The company’s authorised share capital is €105000 made up of half a million “A” ordinary shares at 1c and ten million ordinary shares, also at 1c; the issued share capital is €10041.52, of which €41.52 is the “A” ordinary shares and the rest the one million ordinary shares at 1c.

The financial statement of Harbour Flights (Ireland) Limited

The company has lodged abridged financial statements for the year ending 31 December 2011 [they refer to the company as Harbour Flights Limited, omitting “(Ireland)”].

The independent auditor said:

There is an excess of liabilities over assets, as stated in the Balance Sheet, and, in our opinion, on that basis there did exist at 31 December 2011 a financial situation which under Section 40(1) of the Companies (Amendment) Act 1983 requires the convening of an extraordinary general meeting of the company.

The abridged balance sheet shows a loss of €103944 in 2010 and €295130 in 2011. The Capital and Reserves section showed

  • Called up share capital 10042
  • Share premium account 26946
  • Profit and loss account (295130)
  • Shareholders’ funds (258142).

The other two companies

The balance sheet of Harbour Flights (BES Nominees) Limited as at 31 December 2011 showed current assets of 100 financed by called up share capital of 100. The company had two directors, Mr Connolly and Mr Heaps, and two shareholders, Mr Connolly and Mr Heaps, each with 50 shares.

The balance sheet of Harbour Flights (Couriers) Limited as at 31 December 2011 showed current assets of 100 financed by called up share capital of 100. The company had four directors, Messrs Connolly, Cronin, Curtis and Heaps, and four shareholders, the same four people, each with 25 shares.

Almost 21 months have passed since then and it is possible that all three companies have prospered greatly since 31 December 2011, especially after flights began in July 2013.

Operations

In January 2013 the Irish Independent reported that the company hoped to acquire a seaplane and its own website suggests that it made its first flight in July 2013 and intended to carry 10000 passengers in its first year. However, it seems that the Air Operator Certificate is held by National Flight Centre, Dublin, which says it will be operating the floatplane (seaplane) “in conjunction with Harbour Flights“.

I know nothing of aeroplanes, but the plane seems to be EI-CFP, a Cessna 172, which is said to carry three passengers. Assuming a seven-month tourist season (April to October) and seven-day-a-week operation, there are 214 days available for carrying passengers. The target of 10000 passengers a year would mean carrying 47 passengers a day, which means 16 flights a day, every day.

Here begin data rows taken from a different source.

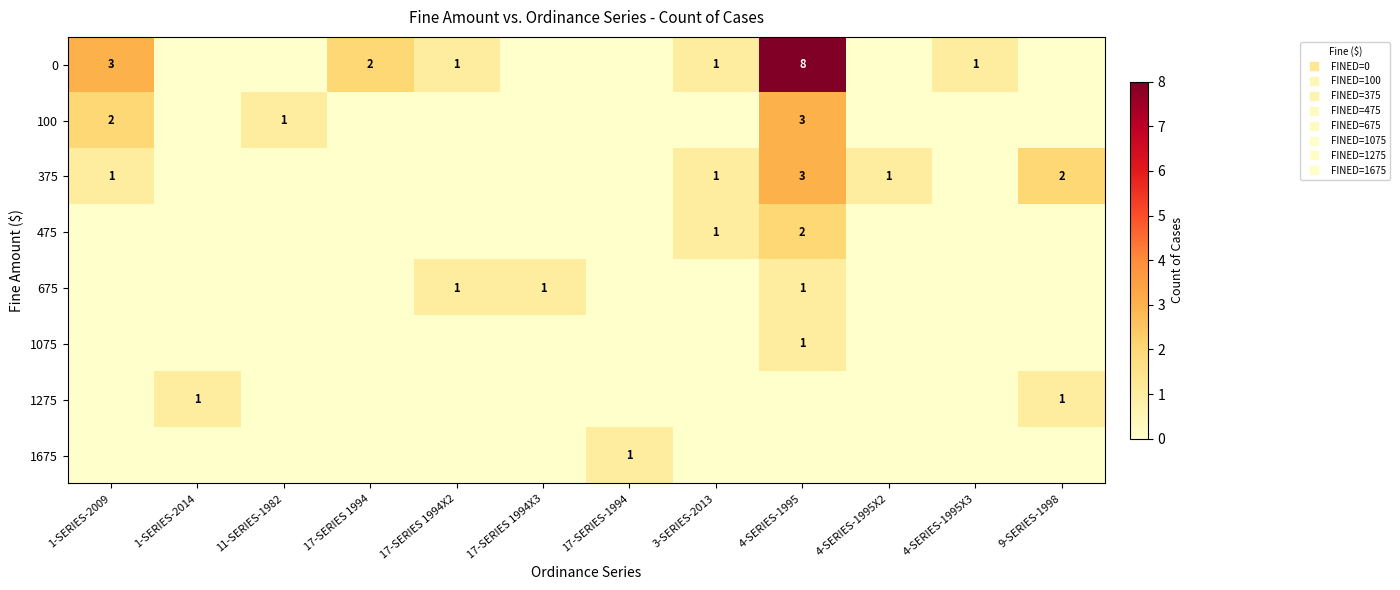

What is the sum of all 1675 values?

1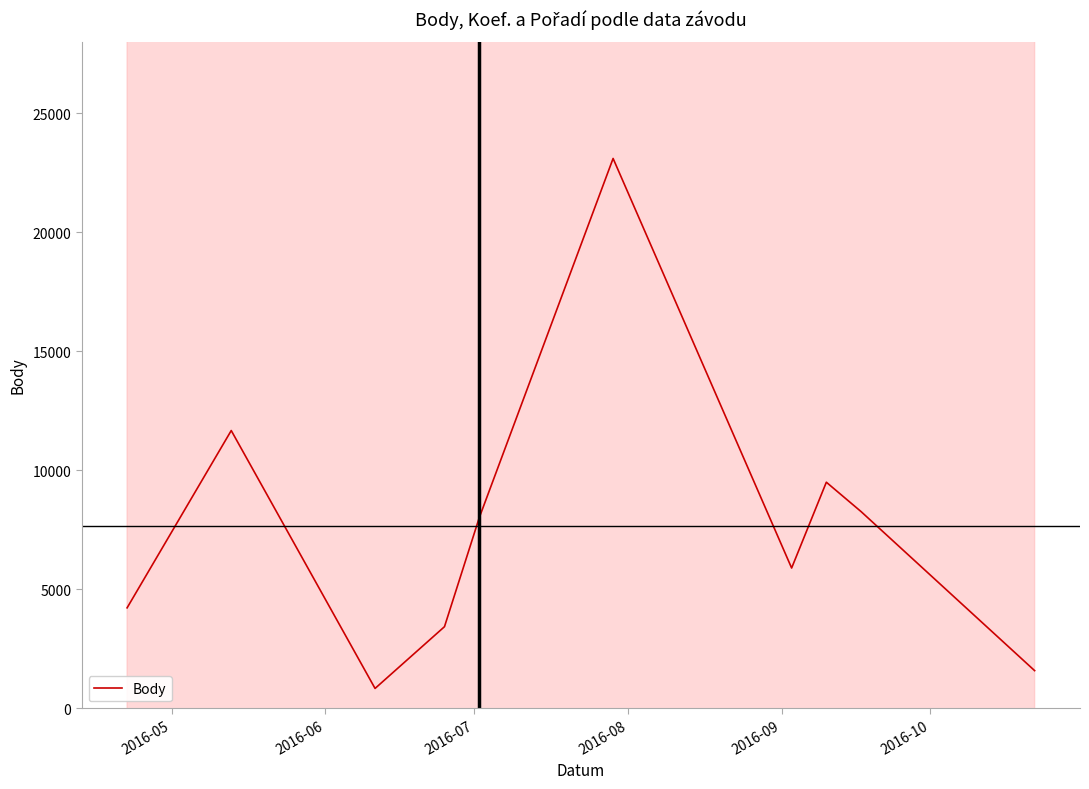

Is this an area chart (filled region under the line)?

No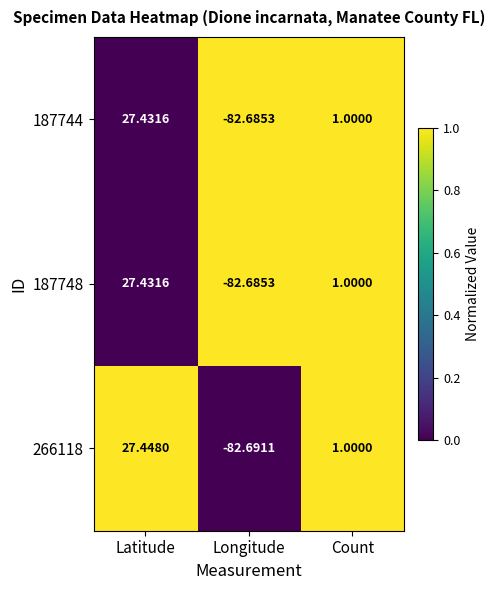

List the labels in order of 187744 value, smallest first.

Longitude, Count, Latitude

However, the first year’s operations do not seem to have started until 10 July, leaving only 113 days to carry 10000 passengers. That would mean 89 passengers a day, which would require 30 flights. The shortest flight time is 20 minutes (at €85 a head; longer flights are available) but I imagine that at least ten minutes are required at start and finish for boarding, so the operation must have been working 20-hour days all summer. I haven’t been in Mountshannon for some time, so I was unaware of the frenetic level of activity, but it must have been exciting.

addendum

I see that RTÉ reported, on 3 September 2013, a “test flight” to Galway. Such “test flights” have taken place to other locations, eg Cork, although it is not clear what distinguishes a test flight from, say, a marketing opportunity. RTÉ said that the flight was by a Cessna 206, which takes five passengers, but the photo shows EI-CFP, which is not (as far as I can tell) a Cessna 206 but a smaller Cessna 172.

There have been earlier announcements of services, eg to Limerick, where services were to begin in summer 2011. This website mentions an earlier proposed start. Some folk don’t seem confident of the soundness of the original business model.

Lakeland Seaplane Tours, based on Lough Erne, seems to have ceased operations.